Here’s a scenario I dealt with regarding a dynamic list. I needed to attach event listeners to items that didn’t exist yet.

// The fragile way
const list = document.getElementById('user-list') as HTMLUListElement;
// If 'user-list' is missing, this variable is null, 
// but TS thinks it's an HTMLUListElement.
// Next line throws: Cannot read properties of null (reading 'addEventListener')
list.addEventListener('click', (e) => {
    // ...
});

When debugging this, don’t just check if list is null. Check what it actually is. Sometimes you grab a div by mistake when you wanted the ul inside it. The debugger’s “Watch” window is your best friend here. Add document.getElementById('user-list') to the watch list and see what it returns live as you step through.

A better approach that saves you debugging time later:

Developer debugging code - A developer debugging code with multiple monitors displaying error ...
Developer debugging code – A developer debugging code with multiple monitors displaying error …
function setupListListener() {
    const list = document.getElementById('user-list');

    // Explicit check. If this fails, we know exactly why.
    if (!list || !(list instanceof HTMLUListElement)) {
        console.warn("DOM Element 'user-list' missing or wrong type");
        return;
    }

    // Now TS knows 'list' is definitely HTMLUListElement
    list.addEventListener('click', (event) => {
        const target = event.target as HTMLElement;
        console.log(Clicked on: ${target.tagName});
    });
}

The “Any” Silencer

We need to talk about any.
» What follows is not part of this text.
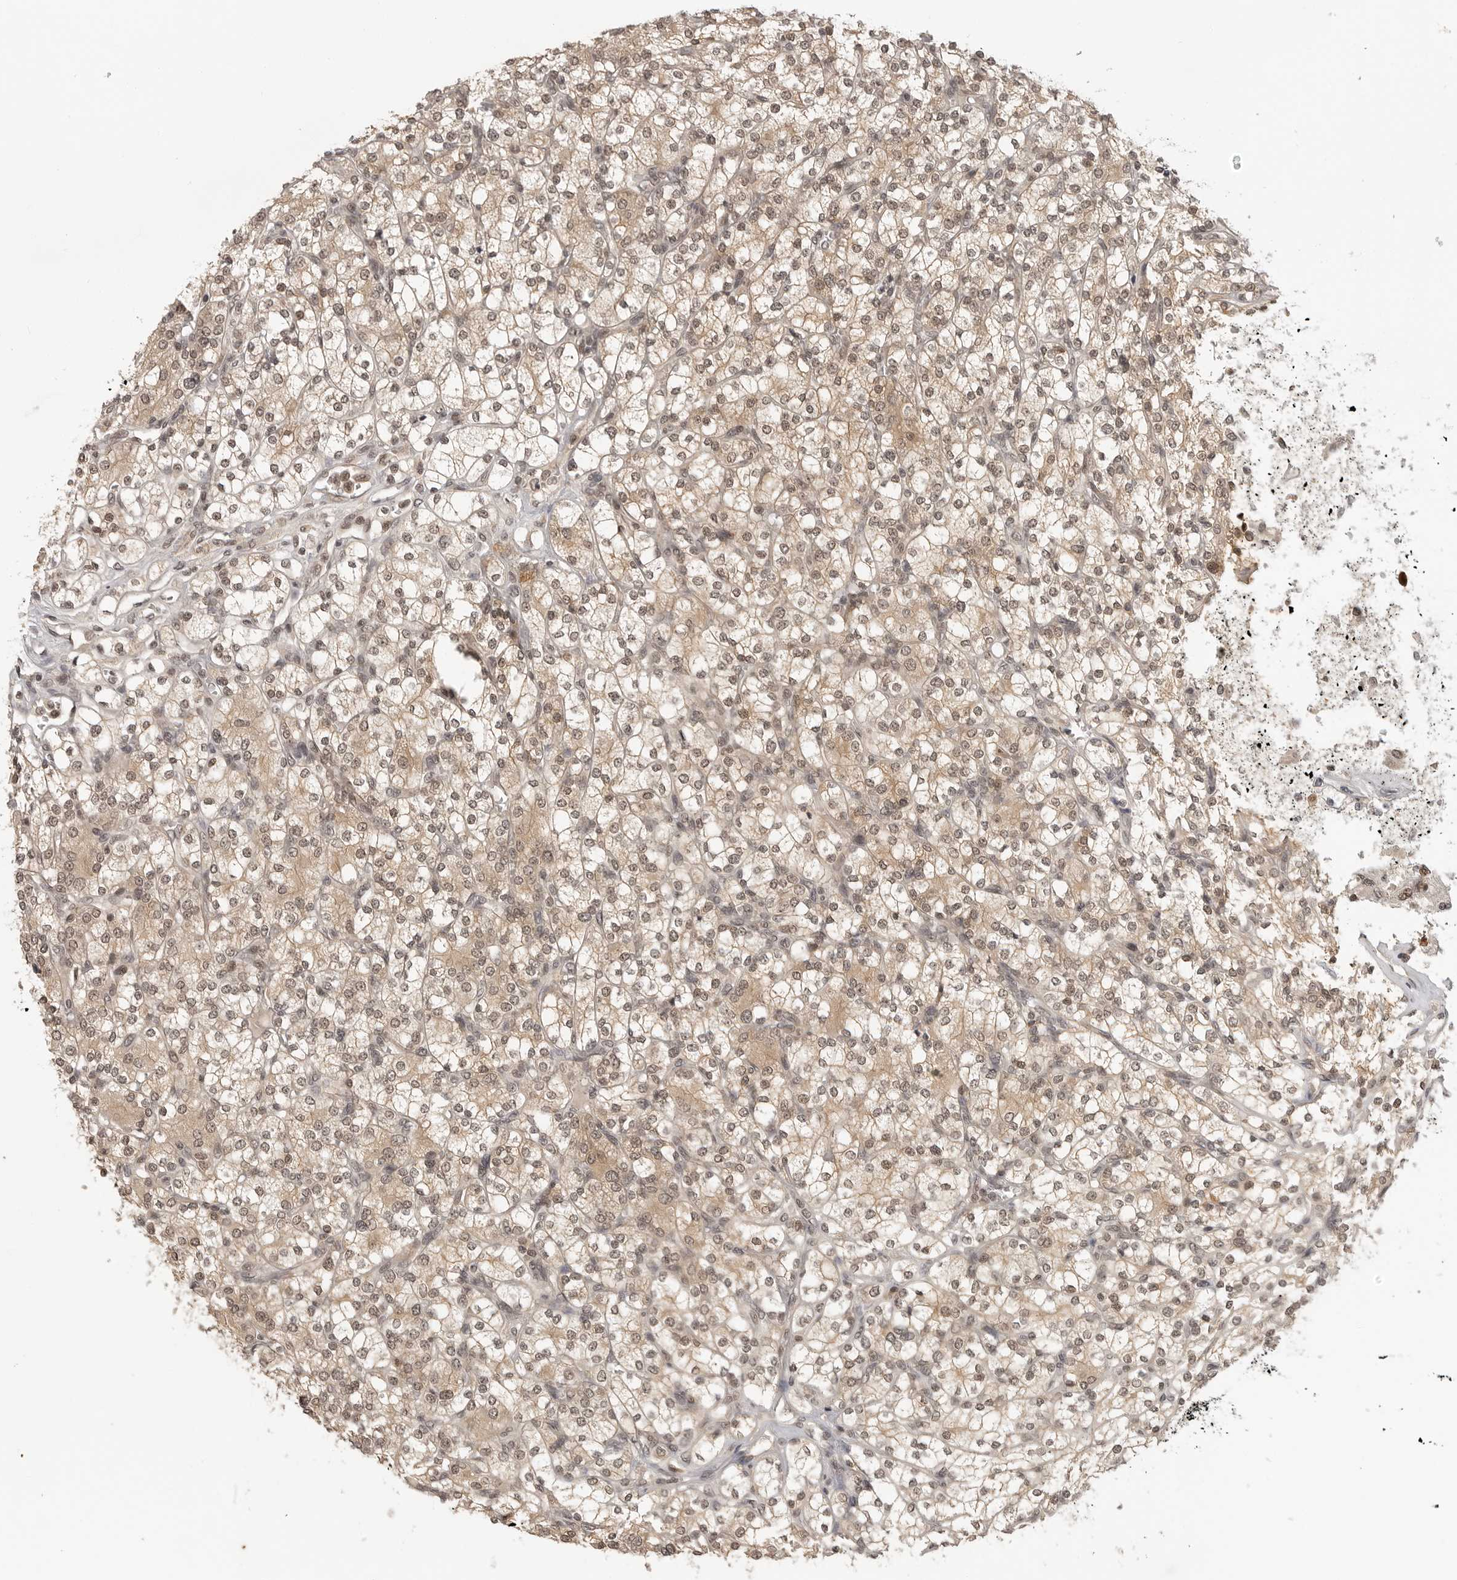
{"staining": {"intensity": "weak", "quantity": ">75%", "location": "cytoplasmic/membranous,nuclear"}, "tissue": "renal cancer", "cell_type": "Tumor cells", "image_type": "cancer", "snomed": [{"axis": "morphology", "description": "Adenocarcinoma, NOS"}, {"axis": "topography", "description": "Kidney"}], "caption": "Adenocarcinoma (renal) stained for a protein exhibits weak cytoplasmic/membranous and nuclear positivity in tumor cells.", "gene": "PEG3", "patient": {"sex": "male", "age": 77}}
It’s the “mute” button for your fire alarm.

I was reviewing some code recently where a developer couldn’t figure out why a string method was failing. The variable was typed as any. It turned out to be a number. The debugger showed 42. The code expected "42".
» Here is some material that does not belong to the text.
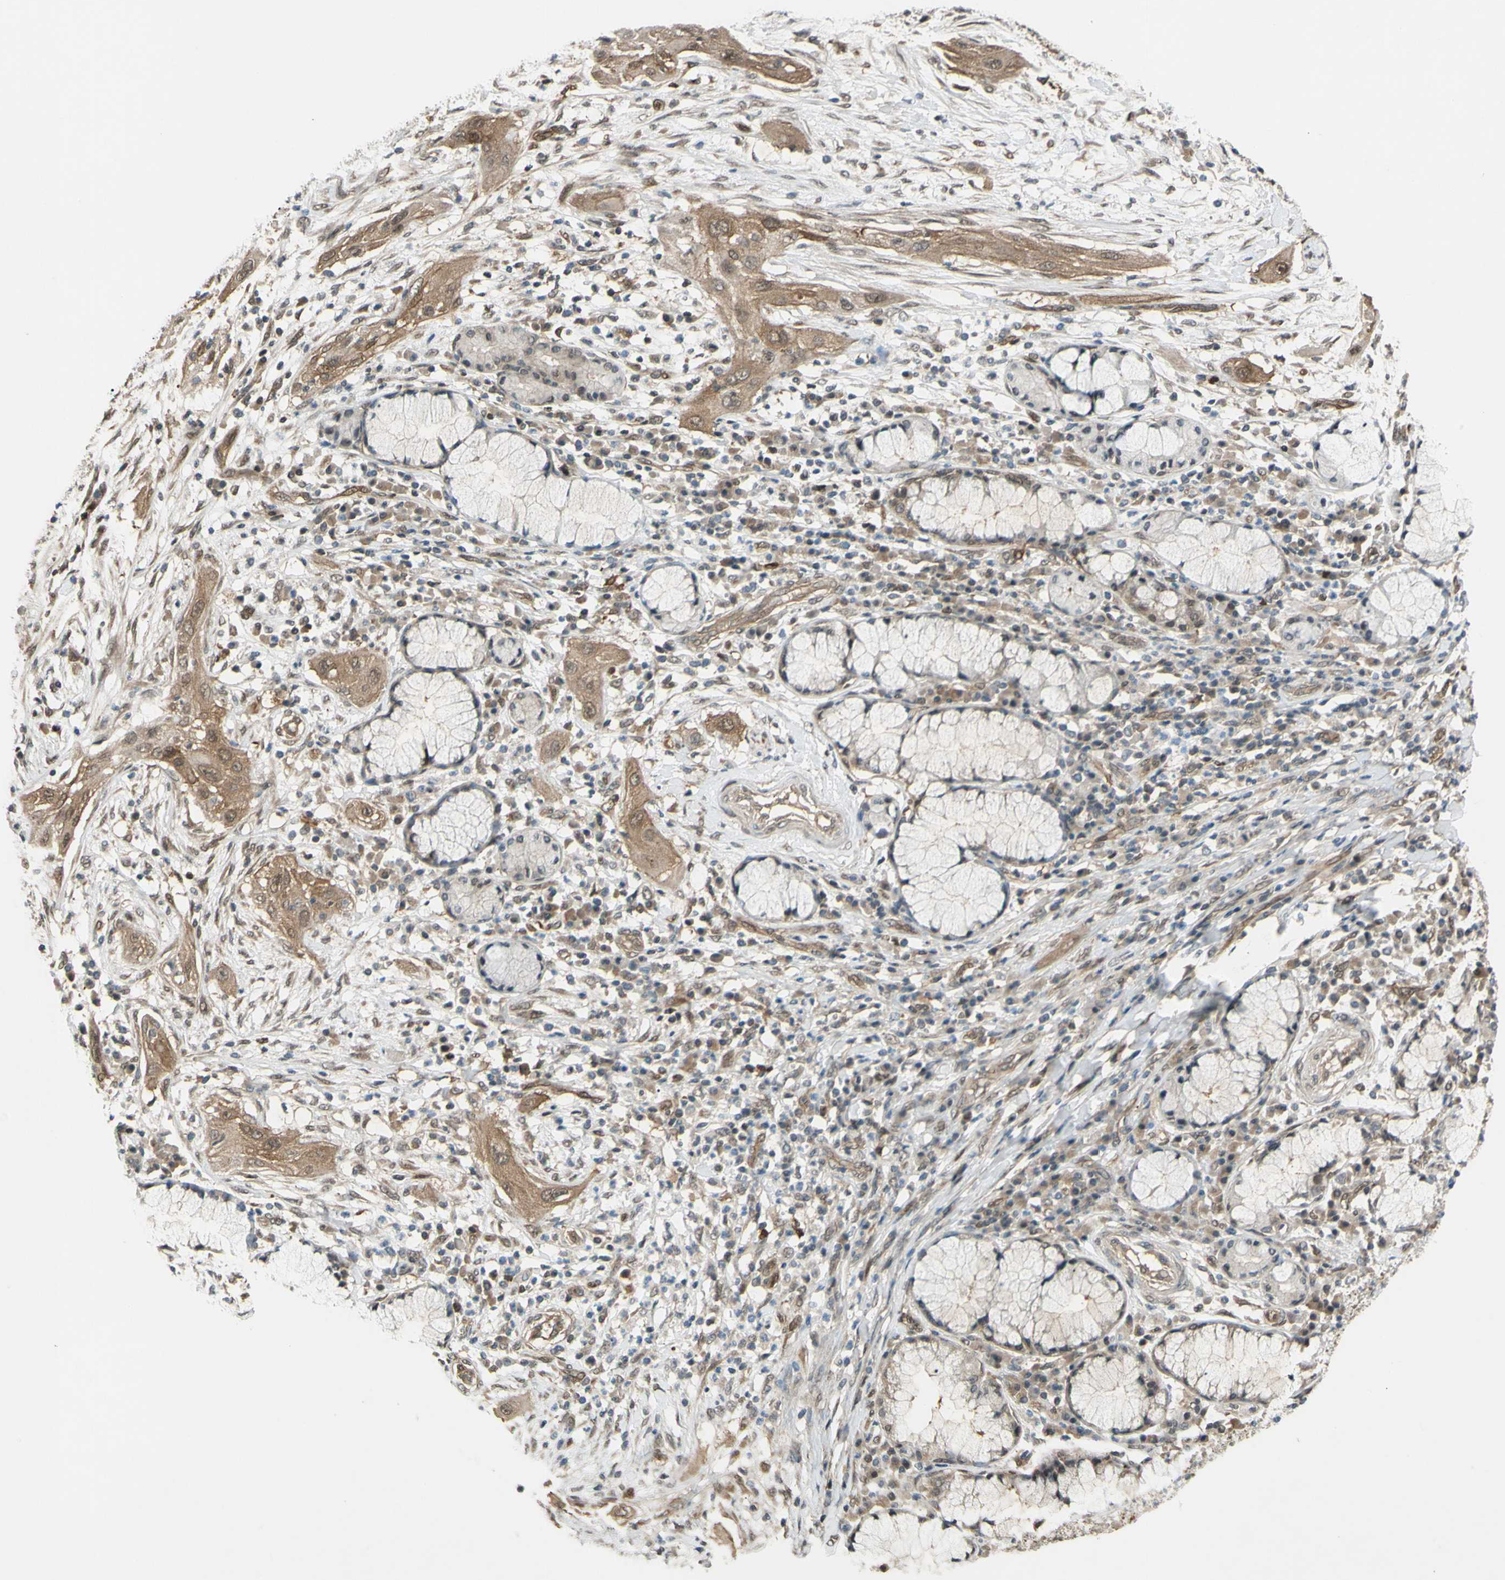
{"staining": {"intensity": "moderate", "quantity": ">75%", "location": "cytoplasmic/membranous"}, "tissue": "lung cancer", "cell_type": "Tumor cells", "image_type": "cancer", "snomed": [{"axis": "morphology", "description": "Squamous cell carcinoma, NOS"}, {"axis": "topography", "description": "Lung"}], "caption": "Moderate cytoplasmic/membranous staining is appreciated in about >75% of tumor cells in squamous cell carcinoma (lung). The protein of interest is stained brown, and the nuclei are stained in blue (DAB IHC with brightfield microscopy, high magnification).", "gene": "YWHAQ", "patient": {"sex": "female", "age": 47}}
If you find yourself stuck debugging a variable that behaves weirdly, check its definition. If you see any, change it to unknown immediately. TypeScript will force you to write checks to narrow the type, which usually reveals the bug instantly.

Conditional Breakpoints are underrated

If you’re debugging a loop that runs 500 times and fails on iteration 437, do not hit “Continue” 436 times. I watched a junior dev do this once and I almost cried for them.
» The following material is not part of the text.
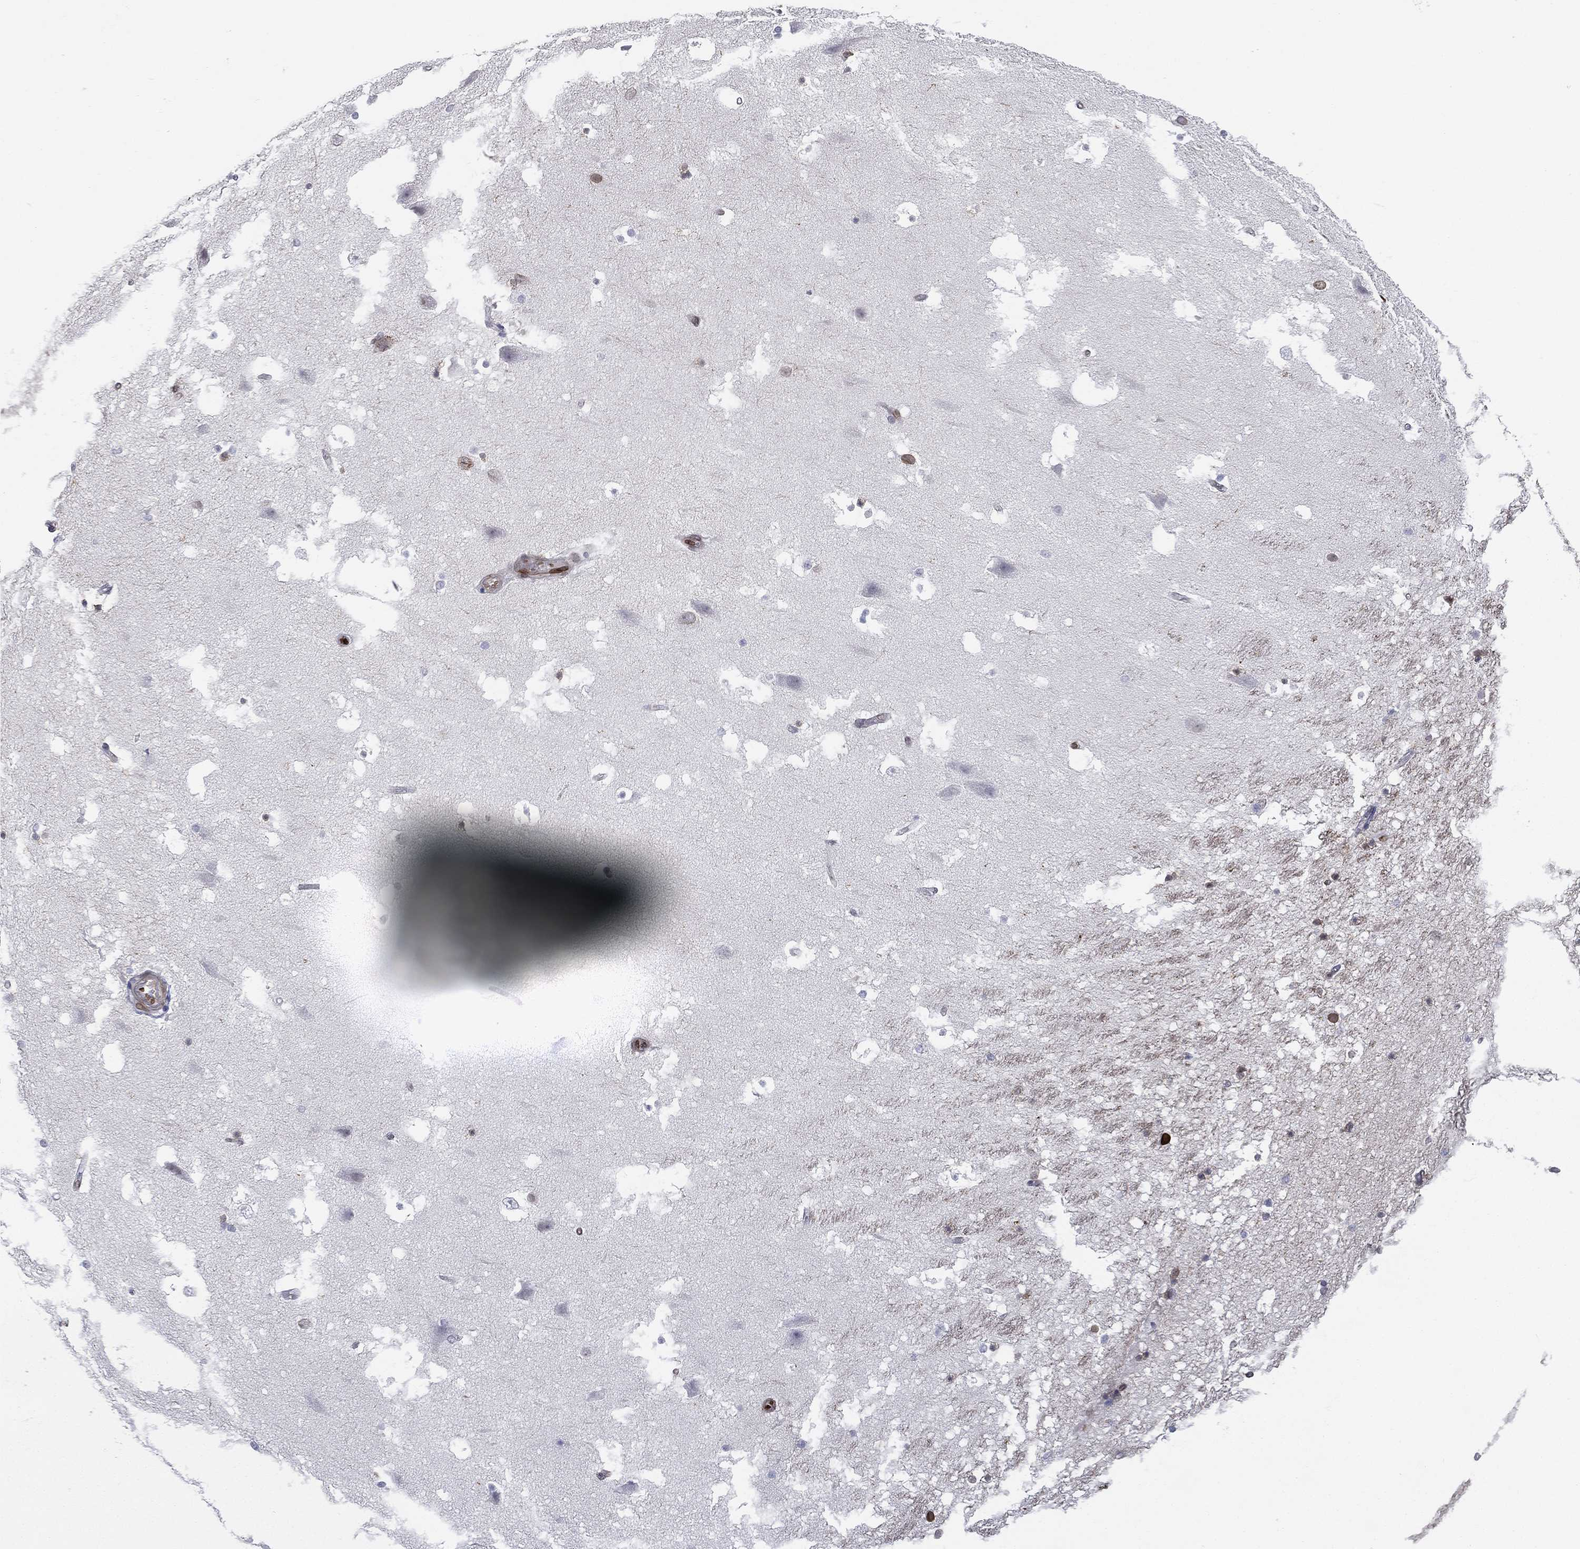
{"staining": {"intensity": "strong", "quantity": "<25%", "location": "nuclear"}, "tissue": "hippocampus", "cell_type": "Glial cells", "image_type": "normal", "snomed": [{"axis": "morphology", "description": "Normal tissue, NOS"}, {"axis": "topography", "description": "Hippocampus"}], "caption": "Immunohistochemical staining of unremarkable human hippocampus demonstrates strong nuclear protein expression in approximately <25% of glial cells.", "gene": "LMNB1", "patient": {"sex": "male", "age": 51}}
Right-click your breakpoint in VS Code. Select “Edit Breakpoint”.

// Expression
user.id === 437

Now the debugger sleeps until the chaos actually starts. It’s a simple trick, but it saves hours.

Final thought

Debugging TypeScript is mostly about verifying your assumptions. The compiler checks your logic, but it can’t check your data sources or your DOM environment. The bugs that take the longest to solve are almost always the ones where you’re convinced the type definition is true, but the runtime object is something completely different.

So, trust the compiler, but verify with the debugger.